Two important targets of mTORC1 are p70S6K and the eukaryotic initiation factor 4E (eIF4E)-binding protein 1 (4EBP1) (33, 35). mTORC1 fosters mRNA biogenesis, translation of ribosomal proteins, and cell growth through p70S6K phosphorylation (56). Amino acids, such as glutamate and leucine, also have been shown to phosphorylate p70S6K. Through amino acid activation of the mTOR-p70S6K pathway, glutamate may control neuronal synaptic signaling (57) and leucine can decrease food intake (58). In contrast, phosphorylation of 4EBP1 results in its inactivation. When 4EBP1 is hypophosphorylated, it can block protein translation by binding to eukaryotic translation initiation factor 4 epsilon (eIF4E) through eIF4 gamma (eIF4G), a protein that helps transport mRNA to the ribosome. mTORC1 phosphorylation of 4EBP1 leads to the dissociation of 4EBP1 from eIF4E, allowing eIF4G to begin mRNA translation (59). Binding of 4EBP1 and p70S6K to Raptor can be prevented during activation of PRAS40.
Different from mTORC1, mTORC2 contains the rapamycin-insensitive companion of mTOR termed Rictor. Similar to mTORC1, mTORC2 has the components of mTOR, mLST8, and Deptor. mTORC2 contains additional components that are the mammalian stress-activated protein kinase interacting protein (mSIN1) and the protein observed with Rictor-1 (Protor-1).
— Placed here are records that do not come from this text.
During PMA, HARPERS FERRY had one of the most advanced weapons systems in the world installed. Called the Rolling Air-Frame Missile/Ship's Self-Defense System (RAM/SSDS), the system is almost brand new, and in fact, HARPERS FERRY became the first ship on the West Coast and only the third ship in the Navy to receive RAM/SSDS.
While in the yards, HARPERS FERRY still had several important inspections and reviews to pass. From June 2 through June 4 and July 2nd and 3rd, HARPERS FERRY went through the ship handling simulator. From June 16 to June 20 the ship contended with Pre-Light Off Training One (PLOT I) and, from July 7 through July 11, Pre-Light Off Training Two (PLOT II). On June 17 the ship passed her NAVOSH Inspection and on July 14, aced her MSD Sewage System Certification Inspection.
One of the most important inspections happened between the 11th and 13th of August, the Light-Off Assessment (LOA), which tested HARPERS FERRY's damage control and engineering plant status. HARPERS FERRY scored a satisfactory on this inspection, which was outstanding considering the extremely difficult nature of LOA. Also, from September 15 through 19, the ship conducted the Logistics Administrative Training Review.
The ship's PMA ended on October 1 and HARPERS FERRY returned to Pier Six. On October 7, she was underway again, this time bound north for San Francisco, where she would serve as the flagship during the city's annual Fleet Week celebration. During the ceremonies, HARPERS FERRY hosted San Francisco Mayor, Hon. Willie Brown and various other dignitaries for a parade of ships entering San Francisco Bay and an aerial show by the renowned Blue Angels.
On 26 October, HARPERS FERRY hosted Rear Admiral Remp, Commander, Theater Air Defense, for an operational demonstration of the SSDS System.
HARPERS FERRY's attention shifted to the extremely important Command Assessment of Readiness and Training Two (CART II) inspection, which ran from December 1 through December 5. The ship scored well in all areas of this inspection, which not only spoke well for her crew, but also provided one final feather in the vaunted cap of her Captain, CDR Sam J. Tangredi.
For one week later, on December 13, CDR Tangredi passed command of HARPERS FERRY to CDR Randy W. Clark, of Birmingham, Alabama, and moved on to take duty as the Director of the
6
Rictor and mSIN1 can form the structural basis of mTORC2. mTORC2 utilizes Rictor to activate and phosphorylate Akt at Ser473, facilitating threonine308 phosphorylation by phosphoinositide-dependent kinase 1 (PDK1) (60). mSIN1 is necessary for mTORC2 to activate Akt. mTOR has also been shown to phosphorylate mSIN1, preventing the lysosomal degradation of mSIN1 (61). Protor-1 is a Rictor-binding subunit of mTORC2 that does not appear to alter other mTORC2 components in a way that would lead to the phosphorylation of Akt or PKCα. However, Protor-1 may function to activate serum and glucocorticoid induced protein kinase 1 (SGK1). Loss of Protor-1 in animal models reduces the hydrophobic motif phosphorylation of SGK1 and its substrate NRDG1 (N-Myc downregulated gene 1 in the kidney) (62).
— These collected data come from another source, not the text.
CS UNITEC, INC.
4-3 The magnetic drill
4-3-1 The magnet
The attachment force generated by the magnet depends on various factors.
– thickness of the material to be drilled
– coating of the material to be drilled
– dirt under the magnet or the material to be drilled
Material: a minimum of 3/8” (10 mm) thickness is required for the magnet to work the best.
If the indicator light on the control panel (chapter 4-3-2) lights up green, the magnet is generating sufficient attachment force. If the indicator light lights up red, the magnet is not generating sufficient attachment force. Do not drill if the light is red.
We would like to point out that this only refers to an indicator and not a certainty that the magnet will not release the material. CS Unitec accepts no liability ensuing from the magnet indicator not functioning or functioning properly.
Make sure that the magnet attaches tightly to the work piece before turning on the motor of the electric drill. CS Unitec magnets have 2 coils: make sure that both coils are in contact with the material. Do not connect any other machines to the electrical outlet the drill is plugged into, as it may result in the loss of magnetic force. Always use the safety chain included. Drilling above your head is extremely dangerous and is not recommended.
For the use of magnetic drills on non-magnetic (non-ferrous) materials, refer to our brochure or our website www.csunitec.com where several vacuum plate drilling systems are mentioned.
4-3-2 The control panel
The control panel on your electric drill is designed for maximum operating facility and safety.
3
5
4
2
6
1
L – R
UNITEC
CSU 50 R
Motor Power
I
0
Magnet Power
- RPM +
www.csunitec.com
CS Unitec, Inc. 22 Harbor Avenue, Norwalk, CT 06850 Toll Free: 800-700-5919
Targets of mTORC2 are Akt, protein kinase C alpha (PKCα), P-Rex1, P-Rex2, Rho GTPases, and SGK1. mTORC2 promotes cell survival through the activation of Akt and uses PKCα for cytoskeleton remodeling. mTORC2 phosphorylates and activates SGK1, is a member of the protein kinase A/protein kinase G/protein kinase C (AGC) family of protein kinases, and is activated by growth factors to control ion transport and growth (63). mTORC2 modulates cell migration through activating Rac guanine nucleotide exchange factors P-Rex1 and P-Rex2 and uses Rho signaling during cell-to-cell contact (64). P-Rex1 and P-Rex2 are phosphorylated by Akt through mTORC2 acting as a catalytic complex and are linked to Rac activation and cell migration (64).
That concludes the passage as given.